I still can't meet her eyes, instead, looking at the snow on my boot. She walks away; I can hear every step she makes, making it a hard pound on the ground with her unhappiness.
Following her inside not looking at anyone it's hard trying not to break in front of these wolves.
"Becca, have someone clean that truck out, I'm going to shower then I need to eat. Judy, I want food, lots of it. I'm starved. Mother, I think it's time to go visit your other sons. Victoria, maybe you can call around see how the other territories are doing and give me a report once I'm done." Brushing past her, letting my skin glide across her for much-needed comfort.
The tears come fast; I can't fight against it. I don't have the power to stop them from spilling down me. Turning the shower on, because my sobs are starting to get louder. I don't want anyone to know I'm afraid of what's going to happen.
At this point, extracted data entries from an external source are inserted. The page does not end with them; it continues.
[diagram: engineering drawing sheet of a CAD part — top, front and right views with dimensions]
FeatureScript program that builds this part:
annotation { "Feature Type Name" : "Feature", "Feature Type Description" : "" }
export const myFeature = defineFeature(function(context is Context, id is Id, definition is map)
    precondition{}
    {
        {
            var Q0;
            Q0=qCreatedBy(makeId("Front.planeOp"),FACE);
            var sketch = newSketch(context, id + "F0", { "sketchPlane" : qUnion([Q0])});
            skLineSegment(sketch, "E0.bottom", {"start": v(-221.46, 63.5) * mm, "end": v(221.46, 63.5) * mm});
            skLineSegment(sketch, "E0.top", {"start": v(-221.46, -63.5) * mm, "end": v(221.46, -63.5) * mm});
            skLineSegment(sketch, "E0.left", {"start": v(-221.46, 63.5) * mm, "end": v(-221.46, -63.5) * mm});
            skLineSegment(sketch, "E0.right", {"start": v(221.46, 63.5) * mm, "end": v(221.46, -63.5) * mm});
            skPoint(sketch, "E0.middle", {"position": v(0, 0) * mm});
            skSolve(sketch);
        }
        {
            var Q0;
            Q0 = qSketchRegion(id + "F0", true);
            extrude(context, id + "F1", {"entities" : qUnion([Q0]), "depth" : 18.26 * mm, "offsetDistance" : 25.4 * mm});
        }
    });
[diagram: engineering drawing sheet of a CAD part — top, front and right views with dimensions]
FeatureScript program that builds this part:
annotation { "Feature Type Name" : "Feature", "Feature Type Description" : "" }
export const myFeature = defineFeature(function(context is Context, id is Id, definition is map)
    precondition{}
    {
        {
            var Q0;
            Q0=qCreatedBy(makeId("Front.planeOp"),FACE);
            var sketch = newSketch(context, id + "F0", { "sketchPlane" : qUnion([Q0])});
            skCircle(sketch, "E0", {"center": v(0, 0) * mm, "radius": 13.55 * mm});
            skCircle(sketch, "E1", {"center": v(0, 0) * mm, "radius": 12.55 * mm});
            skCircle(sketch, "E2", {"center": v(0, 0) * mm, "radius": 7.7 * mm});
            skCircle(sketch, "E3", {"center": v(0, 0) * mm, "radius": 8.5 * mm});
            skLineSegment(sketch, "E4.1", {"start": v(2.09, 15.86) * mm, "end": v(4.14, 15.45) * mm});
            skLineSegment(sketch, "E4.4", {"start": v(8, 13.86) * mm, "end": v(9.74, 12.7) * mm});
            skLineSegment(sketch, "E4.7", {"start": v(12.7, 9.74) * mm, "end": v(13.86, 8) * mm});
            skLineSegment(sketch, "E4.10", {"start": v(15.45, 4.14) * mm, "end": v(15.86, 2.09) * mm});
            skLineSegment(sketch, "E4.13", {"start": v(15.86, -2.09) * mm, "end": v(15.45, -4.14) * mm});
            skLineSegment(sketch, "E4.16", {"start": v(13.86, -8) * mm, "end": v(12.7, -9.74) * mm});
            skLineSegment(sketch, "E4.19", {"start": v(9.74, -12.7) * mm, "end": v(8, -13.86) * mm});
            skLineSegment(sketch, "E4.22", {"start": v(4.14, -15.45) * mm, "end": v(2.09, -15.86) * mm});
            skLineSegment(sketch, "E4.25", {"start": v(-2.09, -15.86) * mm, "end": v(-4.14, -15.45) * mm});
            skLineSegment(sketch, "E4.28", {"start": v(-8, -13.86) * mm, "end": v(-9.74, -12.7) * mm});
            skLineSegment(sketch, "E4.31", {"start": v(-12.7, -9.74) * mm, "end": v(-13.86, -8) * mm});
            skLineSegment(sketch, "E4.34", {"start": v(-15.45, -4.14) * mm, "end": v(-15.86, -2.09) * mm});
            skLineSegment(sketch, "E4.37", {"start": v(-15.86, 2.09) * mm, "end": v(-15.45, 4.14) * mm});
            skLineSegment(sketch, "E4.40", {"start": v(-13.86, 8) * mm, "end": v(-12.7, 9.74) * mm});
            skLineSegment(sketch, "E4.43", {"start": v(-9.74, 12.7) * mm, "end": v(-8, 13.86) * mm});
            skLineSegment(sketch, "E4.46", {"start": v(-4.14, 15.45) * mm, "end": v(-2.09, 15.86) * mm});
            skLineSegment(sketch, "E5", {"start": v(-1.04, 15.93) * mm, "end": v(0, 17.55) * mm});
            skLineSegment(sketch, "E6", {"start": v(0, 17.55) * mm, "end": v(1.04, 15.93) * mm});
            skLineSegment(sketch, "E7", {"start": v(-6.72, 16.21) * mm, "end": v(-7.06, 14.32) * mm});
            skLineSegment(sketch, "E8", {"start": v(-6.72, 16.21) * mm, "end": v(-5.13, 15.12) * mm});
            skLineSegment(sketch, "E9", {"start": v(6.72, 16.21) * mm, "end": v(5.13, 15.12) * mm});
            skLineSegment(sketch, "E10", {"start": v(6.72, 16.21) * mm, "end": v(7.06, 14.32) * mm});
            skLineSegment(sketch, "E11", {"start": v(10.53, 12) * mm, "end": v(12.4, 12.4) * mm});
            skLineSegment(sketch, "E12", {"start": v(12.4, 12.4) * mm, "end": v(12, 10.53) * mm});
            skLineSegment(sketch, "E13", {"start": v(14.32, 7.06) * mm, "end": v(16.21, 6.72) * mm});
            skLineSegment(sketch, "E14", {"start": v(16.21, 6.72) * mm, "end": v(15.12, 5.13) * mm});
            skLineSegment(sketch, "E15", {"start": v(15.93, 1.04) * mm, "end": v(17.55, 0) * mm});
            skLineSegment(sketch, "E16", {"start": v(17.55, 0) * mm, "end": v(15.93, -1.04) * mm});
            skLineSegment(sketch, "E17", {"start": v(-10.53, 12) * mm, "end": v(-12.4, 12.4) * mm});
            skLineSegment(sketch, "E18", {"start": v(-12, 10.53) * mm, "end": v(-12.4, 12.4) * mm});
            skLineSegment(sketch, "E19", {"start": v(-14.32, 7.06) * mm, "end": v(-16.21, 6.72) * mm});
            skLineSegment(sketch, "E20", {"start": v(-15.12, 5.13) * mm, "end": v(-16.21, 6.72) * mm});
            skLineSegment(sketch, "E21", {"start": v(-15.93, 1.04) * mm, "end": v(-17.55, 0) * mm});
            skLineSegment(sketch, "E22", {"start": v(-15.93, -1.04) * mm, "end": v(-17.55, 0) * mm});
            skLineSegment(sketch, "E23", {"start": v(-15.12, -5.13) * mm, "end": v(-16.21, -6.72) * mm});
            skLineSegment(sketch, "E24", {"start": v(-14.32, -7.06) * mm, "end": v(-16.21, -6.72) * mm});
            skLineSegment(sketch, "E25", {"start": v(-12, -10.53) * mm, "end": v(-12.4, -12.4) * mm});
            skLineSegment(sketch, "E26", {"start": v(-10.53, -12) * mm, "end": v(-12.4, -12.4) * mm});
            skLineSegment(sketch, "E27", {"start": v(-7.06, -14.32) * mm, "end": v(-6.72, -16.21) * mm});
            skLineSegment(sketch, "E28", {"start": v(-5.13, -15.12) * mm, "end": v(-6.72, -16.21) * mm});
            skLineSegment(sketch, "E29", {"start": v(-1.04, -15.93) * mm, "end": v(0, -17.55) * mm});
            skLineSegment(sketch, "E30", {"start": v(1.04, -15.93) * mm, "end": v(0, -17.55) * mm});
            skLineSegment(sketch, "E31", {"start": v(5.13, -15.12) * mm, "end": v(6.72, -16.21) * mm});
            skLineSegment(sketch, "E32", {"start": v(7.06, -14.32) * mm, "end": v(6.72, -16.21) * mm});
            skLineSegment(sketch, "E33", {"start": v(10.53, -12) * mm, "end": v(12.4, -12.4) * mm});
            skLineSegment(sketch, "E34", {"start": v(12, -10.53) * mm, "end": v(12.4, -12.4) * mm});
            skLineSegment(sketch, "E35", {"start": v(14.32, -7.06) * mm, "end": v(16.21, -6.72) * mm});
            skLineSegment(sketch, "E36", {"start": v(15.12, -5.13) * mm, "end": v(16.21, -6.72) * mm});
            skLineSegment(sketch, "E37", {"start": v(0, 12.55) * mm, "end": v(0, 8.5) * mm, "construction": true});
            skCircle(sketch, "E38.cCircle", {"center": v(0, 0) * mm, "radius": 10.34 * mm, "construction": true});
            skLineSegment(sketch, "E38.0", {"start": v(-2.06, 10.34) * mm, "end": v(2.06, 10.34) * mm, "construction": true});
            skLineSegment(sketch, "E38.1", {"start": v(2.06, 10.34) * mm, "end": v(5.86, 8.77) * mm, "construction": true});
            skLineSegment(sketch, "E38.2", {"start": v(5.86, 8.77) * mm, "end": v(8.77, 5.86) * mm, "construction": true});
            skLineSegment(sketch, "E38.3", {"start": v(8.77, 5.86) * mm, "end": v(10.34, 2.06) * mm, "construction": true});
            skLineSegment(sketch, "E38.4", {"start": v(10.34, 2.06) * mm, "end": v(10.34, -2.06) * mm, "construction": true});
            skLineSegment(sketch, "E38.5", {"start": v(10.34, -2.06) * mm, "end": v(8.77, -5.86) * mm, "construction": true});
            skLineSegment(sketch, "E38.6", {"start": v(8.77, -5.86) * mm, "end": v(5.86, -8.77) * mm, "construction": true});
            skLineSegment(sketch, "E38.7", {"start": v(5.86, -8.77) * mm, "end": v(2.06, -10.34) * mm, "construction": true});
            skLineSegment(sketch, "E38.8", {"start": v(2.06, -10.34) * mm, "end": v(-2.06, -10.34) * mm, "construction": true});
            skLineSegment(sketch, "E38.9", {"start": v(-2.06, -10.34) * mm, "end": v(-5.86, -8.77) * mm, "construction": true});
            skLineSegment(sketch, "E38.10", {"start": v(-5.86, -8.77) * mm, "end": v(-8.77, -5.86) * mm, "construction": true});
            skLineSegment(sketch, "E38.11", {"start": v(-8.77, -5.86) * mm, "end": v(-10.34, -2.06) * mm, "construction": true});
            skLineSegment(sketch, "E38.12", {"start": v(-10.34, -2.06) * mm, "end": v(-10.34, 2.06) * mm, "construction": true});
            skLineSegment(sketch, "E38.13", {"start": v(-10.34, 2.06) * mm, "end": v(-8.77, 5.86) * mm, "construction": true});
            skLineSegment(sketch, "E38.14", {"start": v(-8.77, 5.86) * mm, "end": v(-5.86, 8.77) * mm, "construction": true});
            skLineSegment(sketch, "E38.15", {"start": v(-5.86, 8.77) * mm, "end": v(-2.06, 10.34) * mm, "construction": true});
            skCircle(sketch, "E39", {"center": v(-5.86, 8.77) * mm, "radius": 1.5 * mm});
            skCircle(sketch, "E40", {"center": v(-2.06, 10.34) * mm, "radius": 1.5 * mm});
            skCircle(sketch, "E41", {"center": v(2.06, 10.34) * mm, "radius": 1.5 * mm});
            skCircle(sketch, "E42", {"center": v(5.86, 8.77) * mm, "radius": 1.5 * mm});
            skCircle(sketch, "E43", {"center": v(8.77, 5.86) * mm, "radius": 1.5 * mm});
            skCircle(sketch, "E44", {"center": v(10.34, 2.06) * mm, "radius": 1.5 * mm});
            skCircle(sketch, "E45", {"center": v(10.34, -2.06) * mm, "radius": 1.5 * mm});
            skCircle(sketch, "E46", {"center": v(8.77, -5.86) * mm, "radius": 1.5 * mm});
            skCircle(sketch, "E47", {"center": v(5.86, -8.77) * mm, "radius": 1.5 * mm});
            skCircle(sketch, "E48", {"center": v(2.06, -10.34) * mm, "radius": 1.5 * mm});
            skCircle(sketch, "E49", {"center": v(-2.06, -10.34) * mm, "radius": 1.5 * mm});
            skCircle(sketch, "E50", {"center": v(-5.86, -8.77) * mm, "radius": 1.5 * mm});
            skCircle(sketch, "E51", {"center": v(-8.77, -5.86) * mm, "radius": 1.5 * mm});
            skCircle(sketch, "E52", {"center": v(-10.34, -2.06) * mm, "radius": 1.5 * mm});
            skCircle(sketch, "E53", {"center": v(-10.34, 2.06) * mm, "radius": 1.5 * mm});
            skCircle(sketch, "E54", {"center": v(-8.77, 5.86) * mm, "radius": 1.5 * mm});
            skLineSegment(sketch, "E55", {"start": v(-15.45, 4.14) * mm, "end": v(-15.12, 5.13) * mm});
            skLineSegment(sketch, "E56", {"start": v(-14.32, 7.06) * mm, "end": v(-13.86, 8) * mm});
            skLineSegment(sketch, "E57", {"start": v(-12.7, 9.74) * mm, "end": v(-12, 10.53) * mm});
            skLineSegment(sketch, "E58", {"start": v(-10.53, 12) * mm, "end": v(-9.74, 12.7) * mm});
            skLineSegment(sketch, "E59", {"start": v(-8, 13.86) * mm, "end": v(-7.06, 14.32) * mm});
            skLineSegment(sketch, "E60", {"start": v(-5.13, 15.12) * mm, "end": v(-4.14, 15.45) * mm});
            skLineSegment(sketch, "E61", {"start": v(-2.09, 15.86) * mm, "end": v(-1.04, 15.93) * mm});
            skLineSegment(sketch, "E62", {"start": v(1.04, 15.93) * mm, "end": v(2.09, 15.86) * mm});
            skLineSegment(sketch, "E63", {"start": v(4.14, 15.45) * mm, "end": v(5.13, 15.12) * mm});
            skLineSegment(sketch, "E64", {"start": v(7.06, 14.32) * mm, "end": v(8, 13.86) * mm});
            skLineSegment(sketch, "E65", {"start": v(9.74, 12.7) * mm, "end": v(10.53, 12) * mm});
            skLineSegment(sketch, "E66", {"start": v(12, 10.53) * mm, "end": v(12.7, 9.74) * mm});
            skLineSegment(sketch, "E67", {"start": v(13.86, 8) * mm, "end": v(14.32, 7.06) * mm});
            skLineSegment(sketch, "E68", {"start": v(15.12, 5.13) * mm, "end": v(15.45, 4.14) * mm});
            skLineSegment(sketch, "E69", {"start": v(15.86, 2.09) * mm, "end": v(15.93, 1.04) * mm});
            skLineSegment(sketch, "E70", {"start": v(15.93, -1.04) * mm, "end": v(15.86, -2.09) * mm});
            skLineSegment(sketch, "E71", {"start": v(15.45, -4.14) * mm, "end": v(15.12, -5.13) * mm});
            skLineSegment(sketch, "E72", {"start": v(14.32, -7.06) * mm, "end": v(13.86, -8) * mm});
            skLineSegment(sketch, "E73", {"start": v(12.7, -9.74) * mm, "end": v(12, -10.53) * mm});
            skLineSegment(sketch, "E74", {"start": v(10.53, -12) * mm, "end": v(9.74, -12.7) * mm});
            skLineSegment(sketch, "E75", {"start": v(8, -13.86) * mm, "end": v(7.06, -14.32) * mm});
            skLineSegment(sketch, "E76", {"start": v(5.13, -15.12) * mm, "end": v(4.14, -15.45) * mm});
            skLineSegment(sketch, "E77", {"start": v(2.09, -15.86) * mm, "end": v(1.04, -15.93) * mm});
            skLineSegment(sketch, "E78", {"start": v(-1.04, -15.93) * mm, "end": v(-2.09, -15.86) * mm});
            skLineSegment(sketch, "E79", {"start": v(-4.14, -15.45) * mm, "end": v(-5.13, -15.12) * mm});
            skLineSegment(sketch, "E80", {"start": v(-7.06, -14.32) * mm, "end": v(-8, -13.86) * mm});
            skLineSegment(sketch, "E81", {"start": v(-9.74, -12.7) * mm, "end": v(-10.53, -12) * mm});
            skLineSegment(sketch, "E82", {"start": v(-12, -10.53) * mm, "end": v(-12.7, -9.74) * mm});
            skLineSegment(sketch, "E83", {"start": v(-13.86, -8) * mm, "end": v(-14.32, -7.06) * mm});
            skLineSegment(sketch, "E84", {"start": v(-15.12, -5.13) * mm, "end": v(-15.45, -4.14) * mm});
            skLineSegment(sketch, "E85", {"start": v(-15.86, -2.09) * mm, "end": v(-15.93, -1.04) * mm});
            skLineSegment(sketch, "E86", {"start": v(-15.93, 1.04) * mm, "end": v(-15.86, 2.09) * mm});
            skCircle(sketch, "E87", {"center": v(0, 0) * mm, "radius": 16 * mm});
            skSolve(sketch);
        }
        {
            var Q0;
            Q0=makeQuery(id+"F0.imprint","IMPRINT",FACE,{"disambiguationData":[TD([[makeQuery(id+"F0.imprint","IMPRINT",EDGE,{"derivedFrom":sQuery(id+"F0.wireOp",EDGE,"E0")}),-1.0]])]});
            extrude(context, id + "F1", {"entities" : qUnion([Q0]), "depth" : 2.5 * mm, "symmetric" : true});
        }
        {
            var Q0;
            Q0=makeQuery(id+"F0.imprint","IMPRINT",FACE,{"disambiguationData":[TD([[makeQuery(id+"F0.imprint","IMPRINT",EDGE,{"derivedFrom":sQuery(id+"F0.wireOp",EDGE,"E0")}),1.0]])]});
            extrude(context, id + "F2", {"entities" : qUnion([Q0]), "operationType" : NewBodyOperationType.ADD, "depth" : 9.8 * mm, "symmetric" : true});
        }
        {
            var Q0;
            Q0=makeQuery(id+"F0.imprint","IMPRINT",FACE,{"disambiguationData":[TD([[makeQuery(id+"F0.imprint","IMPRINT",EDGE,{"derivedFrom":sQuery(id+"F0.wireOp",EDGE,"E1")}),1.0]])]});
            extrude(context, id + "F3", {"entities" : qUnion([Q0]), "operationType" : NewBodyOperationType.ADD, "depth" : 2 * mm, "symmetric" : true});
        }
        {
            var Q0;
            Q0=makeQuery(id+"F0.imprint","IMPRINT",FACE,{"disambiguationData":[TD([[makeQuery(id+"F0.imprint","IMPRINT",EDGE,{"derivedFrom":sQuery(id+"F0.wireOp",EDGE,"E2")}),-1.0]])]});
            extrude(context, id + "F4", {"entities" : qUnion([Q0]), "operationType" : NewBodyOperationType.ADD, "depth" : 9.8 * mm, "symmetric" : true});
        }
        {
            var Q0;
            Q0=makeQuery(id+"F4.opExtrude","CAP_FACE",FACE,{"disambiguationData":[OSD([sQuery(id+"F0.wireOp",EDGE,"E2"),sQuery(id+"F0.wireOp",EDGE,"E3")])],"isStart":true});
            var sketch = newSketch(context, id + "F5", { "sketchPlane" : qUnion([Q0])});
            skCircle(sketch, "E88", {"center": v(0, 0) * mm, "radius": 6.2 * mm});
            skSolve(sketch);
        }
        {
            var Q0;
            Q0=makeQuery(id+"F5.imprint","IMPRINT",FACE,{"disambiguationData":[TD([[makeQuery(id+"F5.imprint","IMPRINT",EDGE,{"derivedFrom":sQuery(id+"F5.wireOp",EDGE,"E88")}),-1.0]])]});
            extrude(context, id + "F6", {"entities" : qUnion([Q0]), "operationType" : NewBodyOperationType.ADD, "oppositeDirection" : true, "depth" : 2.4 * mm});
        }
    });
Stepping into the warm water letting the scent of our mating wash down the drain.
Sinking
Falling
Crying
What have I done? Not able to pull in a breath, my sobs are fiercely quiet, trying not to make a sound. Tears feel hotter than the water as they burn a line down my cheeks only to be washed away.
Rocking back and forth, head on my knees trying to hold myself while the seams of who I am, come apart.